• EXTRACTO DE PÁGINA:
========================

Mariano Rajoy tuvo ayer una oportunidad de oro para respaldar a su ministro de Justicia, Alberto Ruiz-Gallardón, al que ha encomendado la difícil tarea de restringir la ley del aborto. Pero dejó pasar el tren, lo que sugiere que, o bien el exalcalde de Madrid está prácticamente solo en su cruzada por convertir España en uno de los países con legislación más dura en la materia, o bien que la Moncloa ha diseñado cuidadosamente una estrategia que pasa por que Gallardón asuma, de momento en solitario, el coste de sacar adelante un proyecto que ni siquiera genera consenso en las filas del PP.

Tras varios días de una indisimulada agitación interna, en los que solo el titular de Interior, el ultracatólico Jorge Fernandez Díaz, ha defendido a Gallardón en su intención de limitar la posibilidad de interrumpir voluntariamente un embarazo si el feto sufre malformaciones o discapacidad, el presidente dijo ayer que ese asunto "está debatiéndose dentro del Gobierno".

========================

• EXTRACTOS DE DATOS:
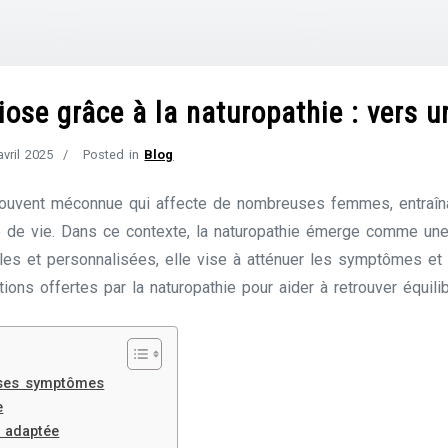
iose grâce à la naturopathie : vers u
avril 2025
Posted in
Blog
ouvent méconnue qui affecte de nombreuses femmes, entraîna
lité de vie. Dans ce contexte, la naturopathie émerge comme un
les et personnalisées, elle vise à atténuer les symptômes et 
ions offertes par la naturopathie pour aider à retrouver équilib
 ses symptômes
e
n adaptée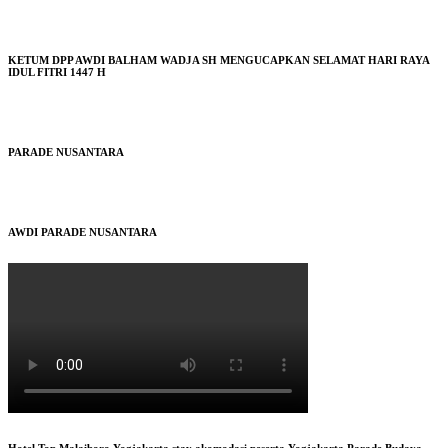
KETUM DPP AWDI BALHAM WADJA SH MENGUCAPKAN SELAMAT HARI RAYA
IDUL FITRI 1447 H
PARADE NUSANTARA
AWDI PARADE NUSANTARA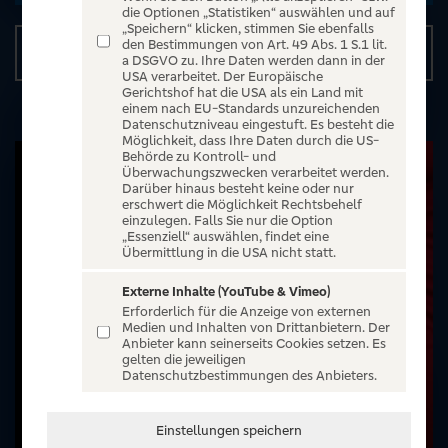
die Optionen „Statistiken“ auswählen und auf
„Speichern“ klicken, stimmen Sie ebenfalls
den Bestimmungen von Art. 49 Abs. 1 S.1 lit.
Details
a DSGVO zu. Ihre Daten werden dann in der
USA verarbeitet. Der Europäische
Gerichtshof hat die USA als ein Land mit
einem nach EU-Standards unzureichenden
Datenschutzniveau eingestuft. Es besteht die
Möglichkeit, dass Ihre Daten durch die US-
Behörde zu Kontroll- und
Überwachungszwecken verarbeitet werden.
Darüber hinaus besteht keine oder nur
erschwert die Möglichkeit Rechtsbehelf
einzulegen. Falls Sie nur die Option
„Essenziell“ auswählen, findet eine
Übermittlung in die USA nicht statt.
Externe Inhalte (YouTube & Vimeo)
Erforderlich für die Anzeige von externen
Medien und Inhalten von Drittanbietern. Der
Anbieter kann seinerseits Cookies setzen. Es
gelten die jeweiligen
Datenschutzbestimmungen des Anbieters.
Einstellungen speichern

========================

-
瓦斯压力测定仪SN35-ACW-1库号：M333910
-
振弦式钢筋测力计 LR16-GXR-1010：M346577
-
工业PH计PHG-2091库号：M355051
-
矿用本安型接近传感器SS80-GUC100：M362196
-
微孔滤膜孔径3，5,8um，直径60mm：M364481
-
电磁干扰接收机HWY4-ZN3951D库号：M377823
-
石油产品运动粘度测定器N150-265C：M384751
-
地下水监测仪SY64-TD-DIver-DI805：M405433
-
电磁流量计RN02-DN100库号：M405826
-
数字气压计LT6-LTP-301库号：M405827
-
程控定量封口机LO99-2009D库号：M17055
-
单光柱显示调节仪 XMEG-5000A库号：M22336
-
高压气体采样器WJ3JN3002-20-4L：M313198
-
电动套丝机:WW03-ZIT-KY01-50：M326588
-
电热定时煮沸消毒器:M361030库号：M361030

========================

Sigue escribiendo el artículo sobre la reforma de la ley del aborto a partir de su última oración.

Con estas palabras Rajoy dejó claras dos ideas: que el proyecto de reforma no está ni mucho menos cerrado y que impedir abortar a embarazadas que se enfrentan a la tarea de traer al mundo a un bebé con una enfermedad grave o una esperanza de vida limitada es un tema tan espinoso que genera división en su propio gabinete.

Horas antes, la secretaria general del PP echó en cara al titular de Justicia el secretismo con el que acomete la reforma, al comparar su elaboración con otra de las normas que también generan gran controversia: la ley de educación. "No ha habido reuniones internas en el PP como sí ha pasado en el ámbito de la educación. No hay ni siquiera una idea de lo que va a ser el proyecto", remató.